Feelings, however, were not proof.

The se**n was the only evidence that she had been with a man, but it did not absolutely confirm rape.

Besides, presenting her stained panties to the authorities—or, worse yet, submitting to a vaginal swab in a hospital emergency room—would involve more embarrassment than she’d be able to endure in her current condition.

Indeed, her condition, the agoraphobia, was the primary reason she had been reluctant to confide in Martie, let alone in the police or other strangers. Although enlightened people knew that an extreme phobia wasn’t a form of madness, they could not help but regard it as odd. And when she claimed that she was being sexually violated in her sleep, by a ghostly assailant whom she’d never seen, by a man who could enter through bolted doors. . . Well, even her lifelong best friend might wonder if the agoraphobia, while not itself a form of madness, was a precursor to genuine mental illness.

Now, after checking the dead bolts yet again, Susan impatiently reached for the telephone. She couldn’t wait a minute longer for Martie’s considered response. She needed to be reassured that her best friend, if no one else, believed in the phantom rapist.

Susan keyed the first four digits of Martie’s number—but hung up. Patience. If she appeared fragile or too needy, she might seem less believable.

Returning to the marsala sauce, she realized she was too nervous to be lulled by culinary rituals. She wasn’t hungry, either.

She opened a bottle of Merlot, poured a glassful, and sat at the kitchen table. Lately, she was drinking more than usual.

After sipping the Merlot, she held the glass up to the light. The dark ruby liquid was clear, apparently uncontaminated.

For a while, she had been convinced that someone was drugging her. That possibility was still troubling but not as likely as it had once seemed.

Rohypnol—which the news media had dubbed the date-rape drug—might explain how she was able to remain unconscious, or at least oblivious, even during rough intercourse. Mix Rohypnol into a woman’s drink, and she appears to be in an advanced stage of inebriation: disoriented, pliant—defenseless. The drugged state ultimately gives way to genuine sleep, and upon waking, she has little or no memory of what took place during the night.

In the morning, however, after her mysterious visitor ravaged her, Susan never experienced any symptoms of Rohypnol hangover. No queasy stomach, no dry mouth, no blurring of vision, no throbbing headache, no lingering disorientation. Routinely, she woke clear-headed, even refreshed, though feeling violated.

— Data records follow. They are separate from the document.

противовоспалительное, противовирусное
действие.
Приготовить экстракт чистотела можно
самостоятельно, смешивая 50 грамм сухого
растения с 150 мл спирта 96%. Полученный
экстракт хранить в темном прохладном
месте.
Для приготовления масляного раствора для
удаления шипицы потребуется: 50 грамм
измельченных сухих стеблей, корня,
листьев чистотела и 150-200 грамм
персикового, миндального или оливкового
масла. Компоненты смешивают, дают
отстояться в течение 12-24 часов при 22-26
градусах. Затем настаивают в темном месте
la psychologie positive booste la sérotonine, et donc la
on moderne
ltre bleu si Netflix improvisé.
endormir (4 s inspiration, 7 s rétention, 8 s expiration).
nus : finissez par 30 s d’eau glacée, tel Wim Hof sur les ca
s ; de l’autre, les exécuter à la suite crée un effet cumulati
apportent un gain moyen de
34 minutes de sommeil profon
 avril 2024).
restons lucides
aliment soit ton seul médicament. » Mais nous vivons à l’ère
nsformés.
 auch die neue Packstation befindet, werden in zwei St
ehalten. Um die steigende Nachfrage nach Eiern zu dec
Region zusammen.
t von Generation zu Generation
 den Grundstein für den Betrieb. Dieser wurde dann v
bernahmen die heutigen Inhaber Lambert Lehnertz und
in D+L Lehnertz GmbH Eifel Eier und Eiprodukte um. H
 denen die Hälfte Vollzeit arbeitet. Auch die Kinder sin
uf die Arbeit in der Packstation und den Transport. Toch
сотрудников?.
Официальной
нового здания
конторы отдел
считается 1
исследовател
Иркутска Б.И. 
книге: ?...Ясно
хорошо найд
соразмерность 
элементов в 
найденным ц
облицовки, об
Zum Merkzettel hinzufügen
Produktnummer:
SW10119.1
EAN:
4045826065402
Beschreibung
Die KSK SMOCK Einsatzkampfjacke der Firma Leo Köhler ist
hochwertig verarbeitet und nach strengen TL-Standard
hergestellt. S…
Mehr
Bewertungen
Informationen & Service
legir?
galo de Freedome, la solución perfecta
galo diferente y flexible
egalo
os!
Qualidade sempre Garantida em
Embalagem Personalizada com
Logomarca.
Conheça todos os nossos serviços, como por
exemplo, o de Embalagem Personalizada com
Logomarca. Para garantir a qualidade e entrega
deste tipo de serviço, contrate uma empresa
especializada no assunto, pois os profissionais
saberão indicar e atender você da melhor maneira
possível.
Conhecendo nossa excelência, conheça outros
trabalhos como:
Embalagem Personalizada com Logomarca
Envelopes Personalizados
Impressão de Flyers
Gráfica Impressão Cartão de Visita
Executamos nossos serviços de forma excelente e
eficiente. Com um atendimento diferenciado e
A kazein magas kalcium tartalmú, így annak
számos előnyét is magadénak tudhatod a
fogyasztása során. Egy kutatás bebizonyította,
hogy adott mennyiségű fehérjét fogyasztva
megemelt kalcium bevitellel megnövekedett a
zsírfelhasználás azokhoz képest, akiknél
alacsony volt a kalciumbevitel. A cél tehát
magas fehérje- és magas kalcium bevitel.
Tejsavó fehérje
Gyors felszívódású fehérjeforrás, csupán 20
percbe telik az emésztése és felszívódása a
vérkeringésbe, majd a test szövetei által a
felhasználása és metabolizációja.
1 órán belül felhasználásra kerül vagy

Nevertheless, she had repeatedly changed grocers. Sometimes Susan relied on Martie to do her shopping, but for the most part she ordered groceries and other supplies from smaller family-owned markets that offered home delivery. Few provided that extra service these days, even for a charge. Although Susan had tried all of them, paranoically certain that someone was lacing her food with drugs, changing vendors didn’t bring an end to the postmidnight assaults.

In desperation, she had sought answers in the supernatural. The mobile library brought her lurid books about ghosts, vampires, demons, exorcism, black magic, and abductions by extraterrestrials.

The delivering librarian, to his credit, never once commented upon—or even raised an eyebrow at—Susan’s insatiable appetite for this peculiar subject matter. Anyway, it was no doubt healthier than an interest in contemporary politics or celebrity gossip.

Susan had been particularly fascinated by the legend of the incubus. This evil spirit visited women in their sleep and had sex with them while they dreamed.

Fascination had never become conviction. She hadn’t descended so far into superstition that she had slept with copies of the Bible at all four corners of her bed or while wearing a necklace of garlic.

Ultimately, she ceased researching the supernatural, because as she delved into those irrational realms, her agoraphobia intensified.

By sitting down to a banquet of unreason, she seemed to be feeding the sick part of her psyche in which her inexplicable fear thrived.

Her glass of Merlot was half empty. She refilled it.

Carrying the wine with her, Susan set out on a circuit of the apartment, to ascertain that all possible entrances were secured.